§ Problem: Reproduce word for word the stretch of the endocrine disruption passage below that starts at the words "While human effects" and ends after "15 member states.".

##### Source passage #####

The new SCOPE-IUPAC report says endocrine disruption can be expected in all animalsin which hormones initiate physical changes, including humans.
While human effects have not been proven or quantified, the European Commission has adopted a precautionary approach based on current knowledge on the possible effects of endocrine disruption in humans. Women, they say, may experience a greater risk for breast and ovarian cancer, and the female birthrate may decline. Possible male health impacts include lower sperm counts, smaller penis size, and increased risk for testicular cancer, according to the inter-governmental body representing 15 member states.
Peter Matthiessen, head of environmental chemistry and pollution at the U.K.'s Centre for Ecology and Hydrology says a major challenge facing scientists who study the impact of endocrine active substances is that the larger the animal, the harder it is to prove the effects of EASs.
"We've got much better data towards the lower end of the animal scale than the upper end," he said. "To be sure you know what's happening, you've really got to do an experiment in the lab to replicate the effect. You can do that with a shrimp or a fish, but not with a whale."
An added challenge for researchers studying endocrine disruptors is the likelihood that the substances act together in complex cocktails. This makes work to determine precise cause and effect even more difficult.

##### Dataset excerpts #####

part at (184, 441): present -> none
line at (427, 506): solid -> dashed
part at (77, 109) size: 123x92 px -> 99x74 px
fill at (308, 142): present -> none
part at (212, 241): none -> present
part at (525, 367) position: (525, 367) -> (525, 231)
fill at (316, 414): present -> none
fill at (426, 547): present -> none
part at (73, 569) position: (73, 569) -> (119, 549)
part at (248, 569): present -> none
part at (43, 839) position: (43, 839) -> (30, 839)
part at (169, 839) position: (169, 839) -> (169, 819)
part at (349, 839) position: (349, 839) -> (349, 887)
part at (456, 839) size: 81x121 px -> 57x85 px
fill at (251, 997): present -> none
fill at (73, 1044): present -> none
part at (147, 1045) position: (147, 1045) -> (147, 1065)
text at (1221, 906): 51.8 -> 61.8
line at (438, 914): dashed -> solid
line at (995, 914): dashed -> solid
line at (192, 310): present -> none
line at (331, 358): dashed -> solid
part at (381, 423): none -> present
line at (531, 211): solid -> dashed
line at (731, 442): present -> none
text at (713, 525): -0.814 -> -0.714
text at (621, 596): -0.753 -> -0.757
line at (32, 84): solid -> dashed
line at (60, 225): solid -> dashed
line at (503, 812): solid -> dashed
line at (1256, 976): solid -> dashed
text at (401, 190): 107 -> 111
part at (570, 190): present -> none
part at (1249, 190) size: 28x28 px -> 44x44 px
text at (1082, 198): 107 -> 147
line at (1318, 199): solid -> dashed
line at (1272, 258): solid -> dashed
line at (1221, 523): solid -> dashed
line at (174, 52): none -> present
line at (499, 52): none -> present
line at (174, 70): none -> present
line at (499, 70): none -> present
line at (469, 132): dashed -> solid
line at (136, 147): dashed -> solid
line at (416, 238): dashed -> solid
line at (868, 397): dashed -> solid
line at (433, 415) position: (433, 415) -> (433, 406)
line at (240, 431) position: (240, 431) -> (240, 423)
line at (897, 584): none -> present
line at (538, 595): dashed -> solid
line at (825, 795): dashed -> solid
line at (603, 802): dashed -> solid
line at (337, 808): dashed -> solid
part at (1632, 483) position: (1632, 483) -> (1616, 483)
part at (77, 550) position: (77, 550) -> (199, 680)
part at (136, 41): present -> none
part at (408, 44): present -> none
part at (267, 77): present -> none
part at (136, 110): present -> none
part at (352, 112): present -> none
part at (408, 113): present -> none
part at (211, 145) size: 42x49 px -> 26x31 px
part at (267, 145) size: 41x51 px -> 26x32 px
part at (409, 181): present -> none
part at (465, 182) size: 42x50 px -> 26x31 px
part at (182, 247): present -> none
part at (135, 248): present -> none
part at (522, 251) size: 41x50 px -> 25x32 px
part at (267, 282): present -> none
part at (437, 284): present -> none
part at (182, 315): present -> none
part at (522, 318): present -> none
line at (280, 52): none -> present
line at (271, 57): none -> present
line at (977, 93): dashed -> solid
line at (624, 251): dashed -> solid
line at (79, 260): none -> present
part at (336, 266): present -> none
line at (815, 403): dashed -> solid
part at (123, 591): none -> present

#####

§ Task answer:
While human effects have not been proven or quantified, the European Commission has adopted a precautionary approach based on current knowledge on the possible effects of endocrine disruption in humans. Women, they say, may experience a greater risk for breast and ovarian cancer, and the female birthrate may decline. Possible male health impacts include lower sperm counts, smaller penis size, and increased risk for testicular cancer, according to the inter-governmental body representing 15 member states.